If your library exposes 'getCurrentRuntimeContext' which is going to be used in every other line of user's code, name it 'ctx'.
It's ambiguous, but it saves the user 3 seconds per 2 lines of code.
As for the readability, when the reader encounteres 'ctx' for the third time (at line 6 of the source file) they will already know what it is supposed to mean by heart.
I'm not so sure that is good advice, and I come from C programming so we love to do that.
With autocompletion in most code editors saving the user typing time is not a valid argument anymore, and I would rather prefer comprehensible if slightly more verbose code than accronyms everywhere.

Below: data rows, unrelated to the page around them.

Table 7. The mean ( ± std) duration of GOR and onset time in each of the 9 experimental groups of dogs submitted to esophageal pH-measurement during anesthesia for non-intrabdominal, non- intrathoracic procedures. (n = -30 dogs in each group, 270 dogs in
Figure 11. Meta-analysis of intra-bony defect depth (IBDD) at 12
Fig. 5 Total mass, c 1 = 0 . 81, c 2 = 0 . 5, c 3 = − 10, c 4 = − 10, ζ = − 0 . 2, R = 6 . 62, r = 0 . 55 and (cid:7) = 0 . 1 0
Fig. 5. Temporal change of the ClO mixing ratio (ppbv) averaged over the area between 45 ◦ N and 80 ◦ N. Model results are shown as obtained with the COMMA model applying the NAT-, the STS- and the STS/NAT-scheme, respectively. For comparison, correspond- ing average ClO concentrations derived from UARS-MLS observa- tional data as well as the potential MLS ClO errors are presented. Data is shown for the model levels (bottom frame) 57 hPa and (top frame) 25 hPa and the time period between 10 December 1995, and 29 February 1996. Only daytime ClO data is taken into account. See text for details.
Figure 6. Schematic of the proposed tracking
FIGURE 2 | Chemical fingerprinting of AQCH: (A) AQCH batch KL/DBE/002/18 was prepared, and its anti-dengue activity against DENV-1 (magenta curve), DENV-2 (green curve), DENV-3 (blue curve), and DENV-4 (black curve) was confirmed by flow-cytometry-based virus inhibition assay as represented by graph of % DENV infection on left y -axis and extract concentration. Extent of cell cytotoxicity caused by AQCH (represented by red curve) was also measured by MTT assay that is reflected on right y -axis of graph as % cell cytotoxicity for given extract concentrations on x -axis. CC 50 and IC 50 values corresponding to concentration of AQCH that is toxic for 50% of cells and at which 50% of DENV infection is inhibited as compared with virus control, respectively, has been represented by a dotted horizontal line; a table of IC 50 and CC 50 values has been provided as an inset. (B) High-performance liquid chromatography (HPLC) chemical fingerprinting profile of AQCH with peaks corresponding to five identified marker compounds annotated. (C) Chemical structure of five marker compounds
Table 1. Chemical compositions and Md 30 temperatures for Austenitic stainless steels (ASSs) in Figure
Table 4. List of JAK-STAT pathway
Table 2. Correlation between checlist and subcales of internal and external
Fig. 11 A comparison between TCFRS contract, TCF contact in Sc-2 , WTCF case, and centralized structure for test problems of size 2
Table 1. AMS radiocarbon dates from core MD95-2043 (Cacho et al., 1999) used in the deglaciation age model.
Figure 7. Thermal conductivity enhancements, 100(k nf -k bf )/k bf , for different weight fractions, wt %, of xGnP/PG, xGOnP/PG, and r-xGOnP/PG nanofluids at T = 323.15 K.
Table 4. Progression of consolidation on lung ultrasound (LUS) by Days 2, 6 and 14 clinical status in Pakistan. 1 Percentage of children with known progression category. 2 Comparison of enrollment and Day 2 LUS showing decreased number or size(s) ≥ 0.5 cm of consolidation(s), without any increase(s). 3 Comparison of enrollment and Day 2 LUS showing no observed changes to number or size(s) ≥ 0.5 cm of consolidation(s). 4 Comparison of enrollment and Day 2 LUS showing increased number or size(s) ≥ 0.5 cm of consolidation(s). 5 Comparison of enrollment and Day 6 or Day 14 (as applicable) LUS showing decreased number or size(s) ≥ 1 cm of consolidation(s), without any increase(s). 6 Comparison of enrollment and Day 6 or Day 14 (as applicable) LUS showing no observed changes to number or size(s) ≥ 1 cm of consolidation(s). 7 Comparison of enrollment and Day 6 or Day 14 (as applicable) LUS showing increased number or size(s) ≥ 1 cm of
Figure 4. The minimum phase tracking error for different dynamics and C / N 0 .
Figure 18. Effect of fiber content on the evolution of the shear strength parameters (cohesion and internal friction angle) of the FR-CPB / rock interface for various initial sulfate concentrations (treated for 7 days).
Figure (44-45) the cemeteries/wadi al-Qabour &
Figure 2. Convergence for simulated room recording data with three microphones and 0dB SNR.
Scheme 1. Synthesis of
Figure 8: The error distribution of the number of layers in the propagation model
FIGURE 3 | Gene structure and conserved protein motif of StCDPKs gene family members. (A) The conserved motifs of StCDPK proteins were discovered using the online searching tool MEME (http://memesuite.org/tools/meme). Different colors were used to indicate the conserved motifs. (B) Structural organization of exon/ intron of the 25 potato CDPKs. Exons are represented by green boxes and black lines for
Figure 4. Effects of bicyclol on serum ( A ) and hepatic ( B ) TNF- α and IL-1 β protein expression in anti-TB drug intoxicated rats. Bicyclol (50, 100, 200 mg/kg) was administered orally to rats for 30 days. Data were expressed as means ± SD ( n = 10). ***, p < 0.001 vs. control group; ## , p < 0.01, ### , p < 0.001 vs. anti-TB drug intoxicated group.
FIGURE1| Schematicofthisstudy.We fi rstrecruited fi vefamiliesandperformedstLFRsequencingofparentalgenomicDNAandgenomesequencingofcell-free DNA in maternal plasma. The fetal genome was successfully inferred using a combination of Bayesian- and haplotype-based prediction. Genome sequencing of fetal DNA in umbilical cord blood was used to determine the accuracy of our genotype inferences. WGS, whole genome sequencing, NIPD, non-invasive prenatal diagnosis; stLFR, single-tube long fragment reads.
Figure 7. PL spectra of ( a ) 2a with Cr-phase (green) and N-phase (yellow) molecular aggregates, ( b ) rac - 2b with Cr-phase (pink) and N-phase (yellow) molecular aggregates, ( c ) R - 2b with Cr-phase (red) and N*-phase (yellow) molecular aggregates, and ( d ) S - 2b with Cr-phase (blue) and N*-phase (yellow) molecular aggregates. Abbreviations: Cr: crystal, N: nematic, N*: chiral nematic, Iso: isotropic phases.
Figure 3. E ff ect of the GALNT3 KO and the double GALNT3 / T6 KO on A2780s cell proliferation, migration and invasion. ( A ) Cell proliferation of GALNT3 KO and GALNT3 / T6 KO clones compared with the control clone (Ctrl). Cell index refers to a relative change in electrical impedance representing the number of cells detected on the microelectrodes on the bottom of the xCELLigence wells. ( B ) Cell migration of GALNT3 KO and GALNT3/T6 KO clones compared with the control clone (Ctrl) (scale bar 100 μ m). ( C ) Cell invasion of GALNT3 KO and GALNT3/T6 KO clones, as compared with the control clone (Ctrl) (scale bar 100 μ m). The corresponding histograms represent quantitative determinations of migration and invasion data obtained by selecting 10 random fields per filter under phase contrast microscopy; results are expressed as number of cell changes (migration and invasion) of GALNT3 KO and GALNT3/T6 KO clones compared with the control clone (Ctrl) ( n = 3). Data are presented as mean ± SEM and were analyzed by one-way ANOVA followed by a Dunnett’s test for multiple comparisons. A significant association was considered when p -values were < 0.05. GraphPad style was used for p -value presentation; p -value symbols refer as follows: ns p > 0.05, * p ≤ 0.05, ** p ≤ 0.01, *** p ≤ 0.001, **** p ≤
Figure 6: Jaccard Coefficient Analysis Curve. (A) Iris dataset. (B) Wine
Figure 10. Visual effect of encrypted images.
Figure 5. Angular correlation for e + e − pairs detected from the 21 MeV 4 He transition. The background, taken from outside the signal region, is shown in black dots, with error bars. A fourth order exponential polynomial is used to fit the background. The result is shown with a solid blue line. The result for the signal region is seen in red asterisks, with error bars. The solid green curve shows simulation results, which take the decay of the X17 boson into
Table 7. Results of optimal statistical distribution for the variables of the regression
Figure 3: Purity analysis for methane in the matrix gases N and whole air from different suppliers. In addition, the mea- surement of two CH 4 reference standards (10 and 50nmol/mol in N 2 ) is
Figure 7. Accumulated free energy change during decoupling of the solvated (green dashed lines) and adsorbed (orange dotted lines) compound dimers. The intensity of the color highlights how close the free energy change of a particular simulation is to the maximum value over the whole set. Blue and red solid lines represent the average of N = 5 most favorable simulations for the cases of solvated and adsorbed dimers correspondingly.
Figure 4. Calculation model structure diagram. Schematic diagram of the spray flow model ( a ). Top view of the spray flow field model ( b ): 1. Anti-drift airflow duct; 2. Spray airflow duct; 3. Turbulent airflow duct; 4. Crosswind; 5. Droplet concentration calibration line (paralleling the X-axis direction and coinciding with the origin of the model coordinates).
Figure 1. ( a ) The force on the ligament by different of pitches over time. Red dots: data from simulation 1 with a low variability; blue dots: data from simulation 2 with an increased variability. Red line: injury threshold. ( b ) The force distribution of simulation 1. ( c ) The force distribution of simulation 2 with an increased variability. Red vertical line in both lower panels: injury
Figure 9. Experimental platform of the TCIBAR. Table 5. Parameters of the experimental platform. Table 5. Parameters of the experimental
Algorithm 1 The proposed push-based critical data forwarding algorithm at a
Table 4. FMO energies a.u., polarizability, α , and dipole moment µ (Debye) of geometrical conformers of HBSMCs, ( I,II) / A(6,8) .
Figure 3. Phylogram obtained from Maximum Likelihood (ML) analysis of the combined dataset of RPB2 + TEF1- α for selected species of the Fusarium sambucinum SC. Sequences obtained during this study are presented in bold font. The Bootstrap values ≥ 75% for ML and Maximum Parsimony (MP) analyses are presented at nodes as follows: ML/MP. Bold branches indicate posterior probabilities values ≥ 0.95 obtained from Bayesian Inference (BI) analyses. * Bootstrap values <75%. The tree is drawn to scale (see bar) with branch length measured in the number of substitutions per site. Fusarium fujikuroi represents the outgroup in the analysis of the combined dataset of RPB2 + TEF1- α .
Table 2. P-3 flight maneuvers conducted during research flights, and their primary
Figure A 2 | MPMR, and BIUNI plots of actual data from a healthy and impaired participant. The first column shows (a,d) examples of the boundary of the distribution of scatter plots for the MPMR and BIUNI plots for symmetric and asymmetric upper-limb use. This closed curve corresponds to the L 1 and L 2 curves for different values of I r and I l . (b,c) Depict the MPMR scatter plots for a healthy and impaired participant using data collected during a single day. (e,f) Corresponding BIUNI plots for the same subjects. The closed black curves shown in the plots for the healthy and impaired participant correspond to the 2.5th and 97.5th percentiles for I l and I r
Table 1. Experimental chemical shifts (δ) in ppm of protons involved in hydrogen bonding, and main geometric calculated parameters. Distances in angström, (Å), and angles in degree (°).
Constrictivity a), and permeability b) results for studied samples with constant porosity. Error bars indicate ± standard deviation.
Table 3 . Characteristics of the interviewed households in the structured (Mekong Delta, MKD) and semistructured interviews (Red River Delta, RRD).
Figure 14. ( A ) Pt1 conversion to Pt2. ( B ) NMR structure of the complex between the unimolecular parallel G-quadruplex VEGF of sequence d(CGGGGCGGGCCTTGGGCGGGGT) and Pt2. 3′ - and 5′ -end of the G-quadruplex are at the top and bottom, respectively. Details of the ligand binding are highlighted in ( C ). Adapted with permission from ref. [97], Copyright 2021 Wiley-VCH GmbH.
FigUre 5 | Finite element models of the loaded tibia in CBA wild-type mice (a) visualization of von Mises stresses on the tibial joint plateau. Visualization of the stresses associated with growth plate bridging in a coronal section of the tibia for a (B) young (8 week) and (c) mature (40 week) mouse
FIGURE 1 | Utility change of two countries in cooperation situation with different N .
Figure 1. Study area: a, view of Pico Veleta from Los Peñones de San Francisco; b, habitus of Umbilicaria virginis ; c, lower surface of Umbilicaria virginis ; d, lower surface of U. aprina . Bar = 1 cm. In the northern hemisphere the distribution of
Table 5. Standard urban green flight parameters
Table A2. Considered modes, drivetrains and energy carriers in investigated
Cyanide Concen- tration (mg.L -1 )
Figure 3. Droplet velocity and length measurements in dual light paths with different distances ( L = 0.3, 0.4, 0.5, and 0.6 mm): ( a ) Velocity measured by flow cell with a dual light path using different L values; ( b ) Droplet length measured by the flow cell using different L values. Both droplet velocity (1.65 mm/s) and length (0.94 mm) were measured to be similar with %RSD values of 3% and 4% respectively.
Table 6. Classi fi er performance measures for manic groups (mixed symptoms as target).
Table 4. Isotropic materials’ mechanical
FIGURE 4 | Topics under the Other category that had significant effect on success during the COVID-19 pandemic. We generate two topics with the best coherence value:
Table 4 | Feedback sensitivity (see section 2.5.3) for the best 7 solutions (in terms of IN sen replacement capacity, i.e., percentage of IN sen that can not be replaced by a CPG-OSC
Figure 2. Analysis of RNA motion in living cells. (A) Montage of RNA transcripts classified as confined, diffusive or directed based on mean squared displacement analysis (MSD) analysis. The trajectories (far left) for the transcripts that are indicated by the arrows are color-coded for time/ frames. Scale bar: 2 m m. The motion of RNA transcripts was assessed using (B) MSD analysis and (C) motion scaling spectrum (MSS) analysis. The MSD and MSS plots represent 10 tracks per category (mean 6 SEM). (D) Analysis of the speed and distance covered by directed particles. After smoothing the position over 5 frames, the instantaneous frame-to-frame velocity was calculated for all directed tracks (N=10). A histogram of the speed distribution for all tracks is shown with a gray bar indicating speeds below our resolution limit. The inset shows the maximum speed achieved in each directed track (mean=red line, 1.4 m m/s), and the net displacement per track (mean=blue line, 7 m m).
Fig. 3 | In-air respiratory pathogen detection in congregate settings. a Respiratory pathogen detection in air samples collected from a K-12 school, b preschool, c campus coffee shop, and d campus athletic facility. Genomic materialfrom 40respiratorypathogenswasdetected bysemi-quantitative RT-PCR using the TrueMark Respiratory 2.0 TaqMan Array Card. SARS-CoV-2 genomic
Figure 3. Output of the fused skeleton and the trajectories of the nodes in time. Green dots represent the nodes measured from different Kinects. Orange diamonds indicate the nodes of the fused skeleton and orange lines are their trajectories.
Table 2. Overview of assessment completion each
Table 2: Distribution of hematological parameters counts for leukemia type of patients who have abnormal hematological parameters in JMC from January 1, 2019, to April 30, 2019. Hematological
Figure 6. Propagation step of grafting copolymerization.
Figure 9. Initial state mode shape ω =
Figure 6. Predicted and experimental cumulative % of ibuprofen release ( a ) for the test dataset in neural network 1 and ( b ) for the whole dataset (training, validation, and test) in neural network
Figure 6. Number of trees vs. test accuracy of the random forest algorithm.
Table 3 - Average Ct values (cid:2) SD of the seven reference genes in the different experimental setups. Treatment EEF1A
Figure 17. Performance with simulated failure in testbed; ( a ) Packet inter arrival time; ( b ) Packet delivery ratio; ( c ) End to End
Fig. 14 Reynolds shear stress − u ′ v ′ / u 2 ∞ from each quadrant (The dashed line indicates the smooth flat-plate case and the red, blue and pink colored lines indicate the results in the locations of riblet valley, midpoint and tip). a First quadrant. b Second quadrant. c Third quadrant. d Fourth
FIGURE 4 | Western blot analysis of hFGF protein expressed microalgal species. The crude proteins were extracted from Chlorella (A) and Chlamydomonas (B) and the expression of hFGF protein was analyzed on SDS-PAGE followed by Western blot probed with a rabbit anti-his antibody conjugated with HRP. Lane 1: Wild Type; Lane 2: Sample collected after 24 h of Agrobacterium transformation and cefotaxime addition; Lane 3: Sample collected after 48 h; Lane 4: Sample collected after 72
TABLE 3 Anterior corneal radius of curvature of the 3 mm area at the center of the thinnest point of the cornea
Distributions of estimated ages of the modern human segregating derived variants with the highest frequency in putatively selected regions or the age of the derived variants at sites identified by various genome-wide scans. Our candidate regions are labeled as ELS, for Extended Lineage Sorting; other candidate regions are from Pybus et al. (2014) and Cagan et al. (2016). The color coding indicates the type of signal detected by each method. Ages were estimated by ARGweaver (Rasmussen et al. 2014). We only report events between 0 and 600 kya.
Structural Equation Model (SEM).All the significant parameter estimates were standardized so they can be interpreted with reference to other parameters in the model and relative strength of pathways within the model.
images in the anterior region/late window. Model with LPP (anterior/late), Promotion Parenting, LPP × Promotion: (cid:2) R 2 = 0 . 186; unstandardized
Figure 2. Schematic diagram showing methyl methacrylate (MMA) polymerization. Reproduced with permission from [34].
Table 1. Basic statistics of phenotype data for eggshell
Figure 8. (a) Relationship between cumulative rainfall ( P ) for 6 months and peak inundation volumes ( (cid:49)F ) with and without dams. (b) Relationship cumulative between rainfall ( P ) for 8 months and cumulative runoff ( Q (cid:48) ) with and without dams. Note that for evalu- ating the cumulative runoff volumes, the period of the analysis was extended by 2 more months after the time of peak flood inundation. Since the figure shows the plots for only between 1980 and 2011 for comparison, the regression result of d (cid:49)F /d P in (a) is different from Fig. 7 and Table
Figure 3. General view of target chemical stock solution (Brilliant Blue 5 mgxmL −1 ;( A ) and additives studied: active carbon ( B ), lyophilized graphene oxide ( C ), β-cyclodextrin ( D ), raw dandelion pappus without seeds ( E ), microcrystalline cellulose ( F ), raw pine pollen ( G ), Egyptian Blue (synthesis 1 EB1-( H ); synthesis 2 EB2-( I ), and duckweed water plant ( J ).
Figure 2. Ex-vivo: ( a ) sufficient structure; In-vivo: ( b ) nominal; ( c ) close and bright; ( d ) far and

What is obviously ctx -> getCurrentRuntimeContext for you is completely foreign to the next guy. And sometimes you don't spend a large amount of time in a specific part of a code base, such as when debugging and then figuring out what ctx means is a real PITA.
I know you jest but I can actually see some advantages to not even having a ++ (and a --) operator.
You already have '+1' and '-1' so it's not even shorter (and those can't be sneakily inserted into expressions leading to side effects of the expression other than the value computed) and the post and pre-decrement versions of that can lead to very subtle bugs.
That is a very weak argument. Is there anything that suggests letter count is a barrier to dyslexics, and not, say, word count or number of obscure abbreviations?
I agree with your point that long names can be a problem by itself. Names should be kept as short as possible.
But not any shorter. "ctx" is just a bad name for a library to expose. Do rename it at those local contexts it'll be on every other line, but do not export it from a global library.
If your library exposes 'getCurrentRuntimeContext' which is going to be used in every other line of user's code, name it 'ctx'.
It's ambiguous, but it saves the user 3 seconds per 2 lines of code.
As for the readability, when the reader encounteres 'ctx' for the third time (at line 6 of the source file) they will already know what it is supposed to mean by heart.